Nueva York registra temperatura récord por domo de calor

“Señor, por favor, tenemos lugares seguros a donde llevarlo… ¿se siente bien, no le falta el aire?... tome la botella de agua está muy fría… estamos a más de cien grados, no es seguro permanecer afuera…”El hombre, en aparente situación de calle, estiró el brazo con reserva y tomó la botella recién sacada de una hielera.
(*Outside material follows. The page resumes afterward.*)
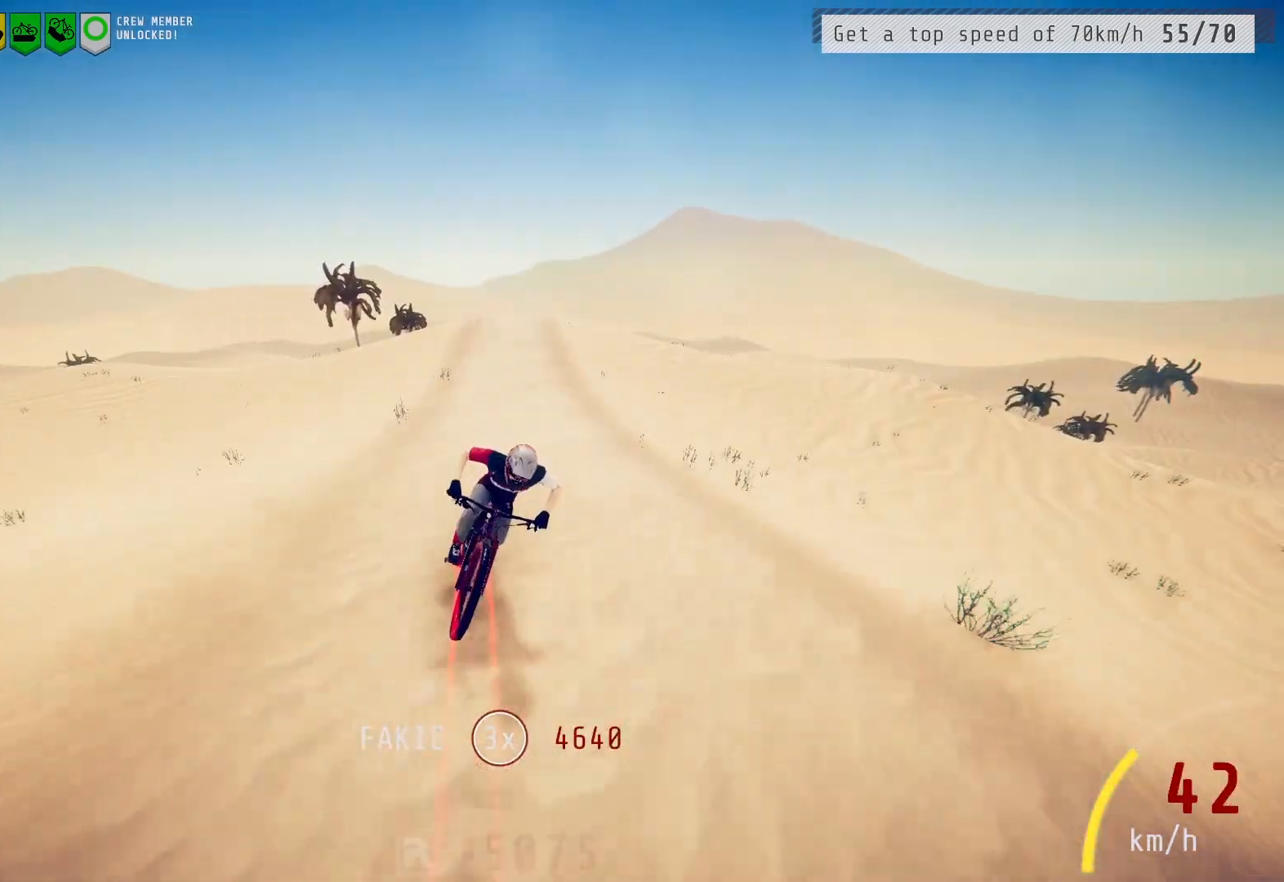
{"buttons": [], "left_stick": "center", "right_stick": "center", "events": [[133, "left_stick", "left"], [233, "left_stick", "center"]]}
La trabajadora del ayuntamiento de Nueva York, que vestía chaleco naranja con las siglas de la ciudad, lo animó a que bebiera de una vez.
El hombre lo hizo, pero con la cabeza negó el ofrecimiento de irse a un refugio.“Por lo menos quédese en la sombra” le respondió resignada la funcionaria. Este diálogo, que pude presenciar a metro y medio de distancia pasadas las dos de la tarde sobre la avenida Flatbush, en Brooklyn, es a simple vista una sencilla anécdota. No obstante, forma parte de los esfuerzos que el gobierno del popular alcalde Zohran Mamdani ha desplegado para que —no exagero— la mayoría de los que hoy vivimos en esta ciudad sobrevivamos a uno de los días más calurosos de los que haya registro.La trabajadora del ayuntamiento insistió que estábamos a cien grados, y no se equivocó ni exageró.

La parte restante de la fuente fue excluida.